Following Rules and Guidelines
Yes, there are rules and guidelines to follow. It’s important be familiar with and follow them.
As much as we’d like to, we just can’t camp in any open area. Be sure to check the regulations and overnight camping restrictions in that area first.
Overnighting while traveling is generally acceptable in rest-stops, truck stops, and some retail parking lots. Casinos will generally accommodate RVs assuming you’ll visit the casino while there. Don’t just assume overnight parking is allowed. Do your research or speak to someone onsite and ask for permission.
Camping on public land and other dispersed camping areas is not a free-for-all. Those areas are managed by federal, state or local organizations. Read all posted material and contact their local office for official information. If you see a ranger in the area, don’t be afraid to ask for guidance.
Remember that boondocking on public land is a privilege not a right. The more manpower it takes to clean up and police these large areas, the less likely we will be able to continue enjoying them. Be a good steward of the land you’re sharing and, when possible, leave it better than you found it.
Finally, be respectful and kind to your boondocking neighbors. Most of us are out there for the same reason. We enjoy the peace, quiet and privacy it offers.
Here’s an excellent reference. The Escapees RV community publishes these RV boondocking guidelines that I recommend you read, print, and share with your friends.
Essential Boondocking Gear
Here’s are some items we use or recommend for boondocking. Many of these items are mentioned in this article or in my 100 Pro Boondocking Tips eBook.
Click or tap on each item for more information.
Did I miss something? Send me a message and let me know.
There’s a collection of recommended RV Solar Equipment available too. Browse through those items here.
How Much Battery Capacity Do You Need?
Whether you’re simply looking to keep some lights on or fully power your RV, a basic understanding of battery capacity and power management is essential.
The battery in your newly purchased RV is probably ill-equipped for boondocking. Most have a single 100 amp hour deep-cycle battery which is inadequate for off-grid use. Expanding your battery bank with probably be necessary.
In the last 13 years, I’ve upgraded my battery bank multiple times. 450 amp hours seems to be the right amount of capacity for us, but it took some trial and error to figure that out.
Unless you plan to run your generator all day, your battery bank will be your primary source of electricity while dry camping. If you’re a new RV owner, you’ll probably underestimate how much power you’ll need throughout the day and night to be comfortable.

[SUPPLIED ENTRIES]
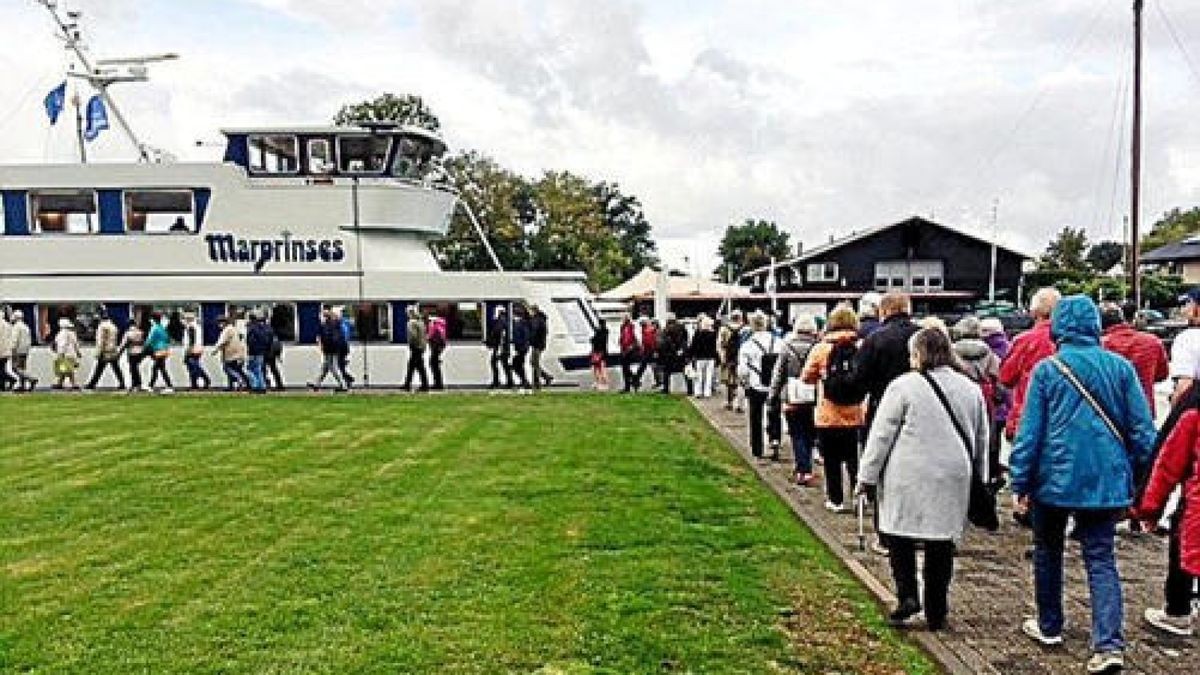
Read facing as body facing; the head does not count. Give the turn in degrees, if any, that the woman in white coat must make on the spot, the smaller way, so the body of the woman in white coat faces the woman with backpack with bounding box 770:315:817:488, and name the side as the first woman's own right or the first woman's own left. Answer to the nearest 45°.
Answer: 0° — they already face them

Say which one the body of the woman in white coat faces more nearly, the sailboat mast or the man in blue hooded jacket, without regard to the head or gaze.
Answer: the sailboat mast

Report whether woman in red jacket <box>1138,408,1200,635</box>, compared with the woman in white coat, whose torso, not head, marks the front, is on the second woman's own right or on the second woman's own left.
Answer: on the second woman's own right

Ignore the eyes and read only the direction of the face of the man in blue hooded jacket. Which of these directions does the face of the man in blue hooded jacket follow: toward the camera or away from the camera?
away from the camera

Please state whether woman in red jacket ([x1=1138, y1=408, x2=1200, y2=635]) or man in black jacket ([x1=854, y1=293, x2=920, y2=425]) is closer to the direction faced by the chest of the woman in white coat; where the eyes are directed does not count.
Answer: the man in black jacket

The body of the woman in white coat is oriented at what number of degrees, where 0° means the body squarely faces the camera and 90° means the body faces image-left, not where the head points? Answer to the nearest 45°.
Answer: approximately 180°

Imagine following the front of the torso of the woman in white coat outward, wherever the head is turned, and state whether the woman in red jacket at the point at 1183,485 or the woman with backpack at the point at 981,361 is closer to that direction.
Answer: the woman with backpack
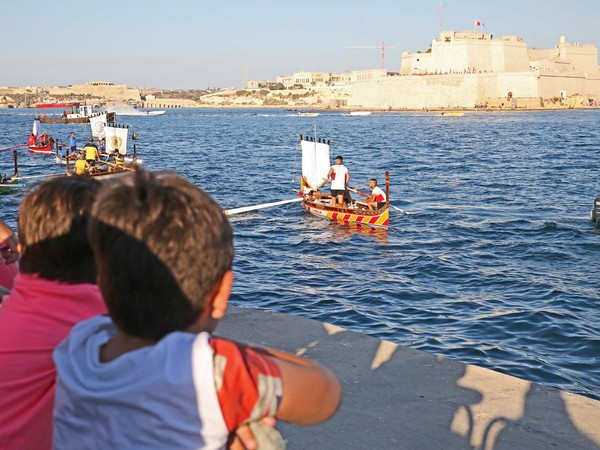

[EXERCISE INSTRUCTIONS]
Transcribe the stretch of the boondocking text from "Whether you’re simply" through "management is essential.".

[EXPECTED ANSWER]
Whether you’re simply looking to keep some lights on or fully power your RV, a basic understanding of battery capacity and power management is essential.